Vestia-se do tempo


Debruçou sobre a janela.
Vestia-se de bruma.
Treze de outubro.
Vestia-se de imagens.
Contemplou a neve.
Ergueu-se ali uma recordação.
Não soube fugir do passado, e saboreou tudo de novo, com o mesmo cheiro, o mesmo gosto.
Caía em Dublin uma fina garoa - navegou no mar do tempo.
Não se sabe quando é hora de voltar pra casa - mas sempre se sabe a hora de ir embora.
Resolveu sair.
Abotoou o casaco, vestiu as botas e pegou uma garrafa de vinho. Sentou-se à beira do poço, de onde pudesse observar a água congelada.
Logo o sol a derreteria e deixaria de ser gelo - mas a lembrança da rigidez para sempre estaria ali.
Marcas.
Sorriu. Por prazer, por ardor. Pela experiência de tê-las e pela alegria de superá-las. Pela beleza de se tornar mulher sendo infantil.
Há de se tocar a fundo o sentido daquilo que se vive com paixão.
Olhos cor de mel - agradecia por ter lhe tornado tanto quando se sentia tão nada.
Som. Música a seus ouvidos. Silêncio. Voz da intuição.
A arte de saber ver - os olhos que fechamos, as frases que calamos, os medos que cultivamos.
O culto inegável de não ter, crendo. Crendo que não quer, que não sente falta.
Crer para não vencer - e se render.
Vender a verdade que no fundo, não se acredita.
Mas tudo é secundário quando se sabe fingir.
A alegria dos tempos que não voltam trazem a dor de saber que foi real.
E mais fácil seria ignorar o amor, fazendo valer a premissa de contemplar o que é certo.
Porquanto seu gostar me parece tão errado.
Calada, tomou quase toda garrafa. Com dormência necessária para a coragem que lhe faltava, arriscou-se em uma meia-ponta, sentindo saudade da leveza dos tempos de criança.
A lua - grande lua - atrasava o ponteiro dos relógios na ânsia de vê-la dançar.

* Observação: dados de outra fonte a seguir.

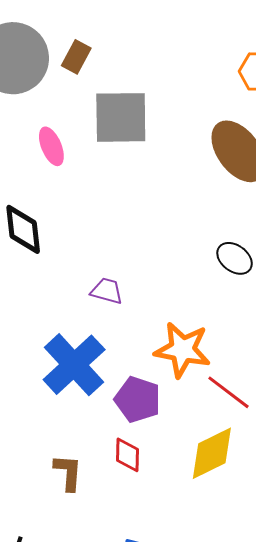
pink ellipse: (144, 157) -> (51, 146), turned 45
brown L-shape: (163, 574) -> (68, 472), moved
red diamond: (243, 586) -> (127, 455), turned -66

Com delicadeza e magia, adormeceu como um anjo que se entrega ao deconhecido, encoberta por flores lilás, vindas da árvore que a abrigava.
O sonho, quando guardado, enraiza e floresce - fazendo existir no coração a certeza da mútua importância.
Que esta noite seja eterna na beleza de termos sentido - pele, poros, olhar, toque e vício.